DO THIS:
Identify each line in the records below that contains the string "anything", and copy every such line in full.

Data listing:
# # #
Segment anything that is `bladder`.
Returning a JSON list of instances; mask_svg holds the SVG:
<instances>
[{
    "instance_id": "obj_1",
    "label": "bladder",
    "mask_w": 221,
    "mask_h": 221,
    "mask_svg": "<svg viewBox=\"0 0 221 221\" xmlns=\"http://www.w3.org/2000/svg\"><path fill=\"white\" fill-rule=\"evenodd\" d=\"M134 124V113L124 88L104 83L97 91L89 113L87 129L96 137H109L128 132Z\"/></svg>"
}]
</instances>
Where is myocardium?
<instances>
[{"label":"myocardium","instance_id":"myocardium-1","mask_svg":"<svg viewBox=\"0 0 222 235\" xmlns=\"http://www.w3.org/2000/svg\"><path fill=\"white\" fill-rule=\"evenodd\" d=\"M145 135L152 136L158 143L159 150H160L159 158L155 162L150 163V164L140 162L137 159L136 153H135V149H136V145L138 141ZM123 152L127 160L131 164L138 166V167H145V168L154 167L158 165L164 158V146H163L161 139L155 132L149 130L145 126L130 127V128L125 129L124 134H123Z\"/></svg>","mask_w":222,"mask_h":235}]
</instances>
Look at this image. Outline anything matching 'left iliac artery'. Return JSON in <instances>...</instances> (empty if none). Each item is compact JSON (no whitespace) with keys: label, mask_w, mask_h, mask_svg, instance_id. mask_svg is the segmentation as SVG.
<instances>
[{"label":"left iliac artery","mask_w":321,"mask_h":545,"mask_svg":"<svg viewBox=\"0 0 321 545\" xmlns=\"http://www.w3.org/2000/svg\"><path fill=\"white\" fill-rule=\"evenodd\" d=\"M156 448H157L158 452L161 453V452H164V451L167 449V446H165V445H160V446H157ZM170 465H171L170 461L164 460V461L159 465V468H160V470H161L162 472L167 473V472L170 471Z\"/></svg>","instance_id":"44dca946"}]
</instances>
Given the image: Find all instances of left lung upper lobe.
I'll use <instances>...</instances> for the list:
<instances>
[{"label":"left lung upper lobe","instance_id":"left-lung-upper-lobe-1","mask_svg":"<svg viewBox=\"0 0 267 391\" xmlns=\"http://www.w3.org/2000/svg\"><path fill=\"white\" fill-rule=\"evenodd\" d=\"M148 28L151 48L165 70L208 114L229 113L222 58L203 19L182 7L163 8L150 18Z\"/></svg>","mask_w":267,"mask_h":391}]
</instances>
# # #
RESPONSE FOR THIS EXERCISE:
Segment anything that is `bladder`.
Look at this image. Outline anything matching 'left iliac artery'. Return JSON in <instances>...</instances> (empty if none). Each item is compact JSON (no whitespace) with keys: label, mask_w, mask_h, mask_svg, instance_id. mask_svg is the segmentation as SVG.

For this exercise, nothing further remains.